Separatists like Syed Ali Geelani and others are saying that Pandits must come as they are part of our society.
Similarly, the PDP, National Conference, Congress and BJP are also saying that Pandits should return. But they have to return after 25 years. Where will they live?,” said Akhtar in Srinagar.
Reports say that at least three sites have been identified by the Jammu and Kashmir government for setting up colonies for displaced Pandits which the state govt has conveyed to the Union home ministry for assessment.
Kashmir separatists have been vociferously opposing the establishment of any exclusive colonies for ex-servicemen or for those Pandits who migrated in early 1990s after militancy erupted in the Valley. They say that separate colonies would be on the “pattern of Israeli settlements in Palestine”.
Hardline separatist leader Syed Ali Geelani and Jammu and Kashmir Liberation Front (JKLF) chairman Yasin Malik on Wednesday alleged that policy makers of India want to change the “demography of Jammu and Kashmir as soon as possible and for this purpose the new communal government is using its entire force and machinery.” They termed it a “Do or Die” situation for the Kashmiri nation.

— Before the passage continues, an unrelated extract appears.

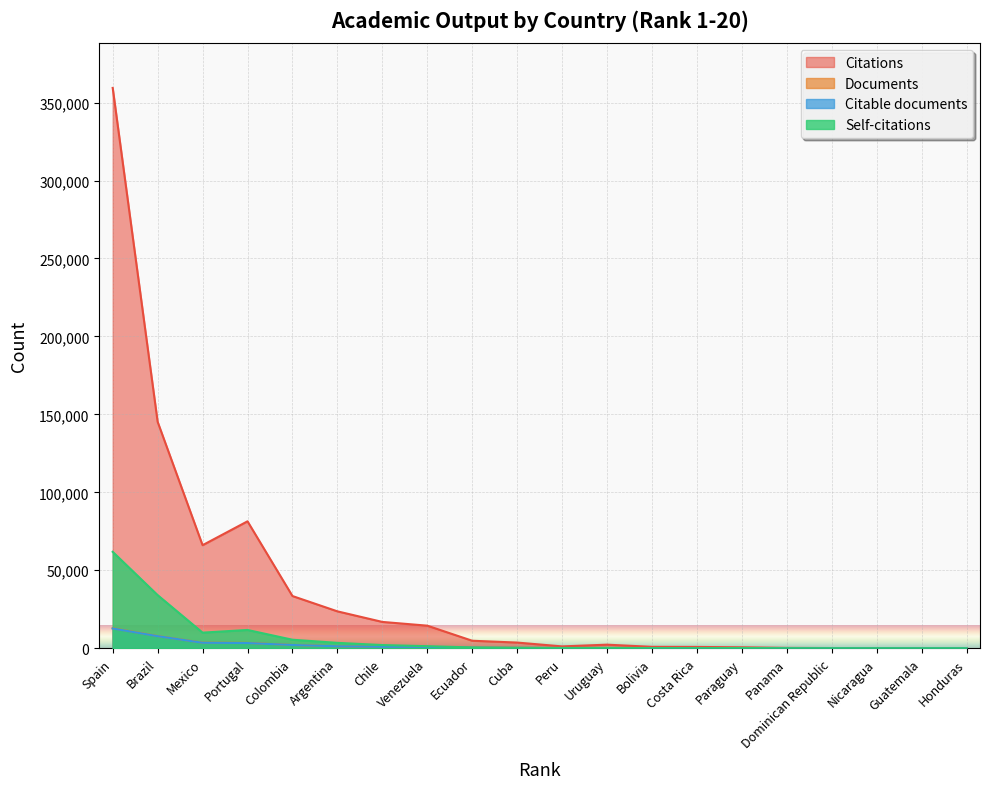

True or false: Self-citations has a value of 1312 at Venezuela.

True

Another separatist leader, Mirwaiz Umar Farooq has threatened a 2008-like (Amarnath land agitation) stir if the government failed to come clean on the issue of New Industrial Policy and establishment of Pandit and Sainik colonies.
Naeem Akhtar, however, said that Pandits won’t be settled in exclusive colonies. “They have a concern as they are coming in an entirely changed scenario in the Valley,” Akhtar said.
“The proposal about their return is that we must make land available where everybody can live. There is no question of an exclusive colony for anybody. But we are saying that there has to be a foothold where Pandits, local Kashmiris, every state subject, even Jammu’s Dogras can live. It has to be a normal habitation like we live in other areas,” he said.
He said that we can’t dictate Pandits where they have to live. “Entire Kashmir is theirs. Our appeal to everybody including mainstream parties is that kindly tell us how to go ahead,” he said.
The minister said that state subject laws of Jammu and Kashmir would be protected at any cost.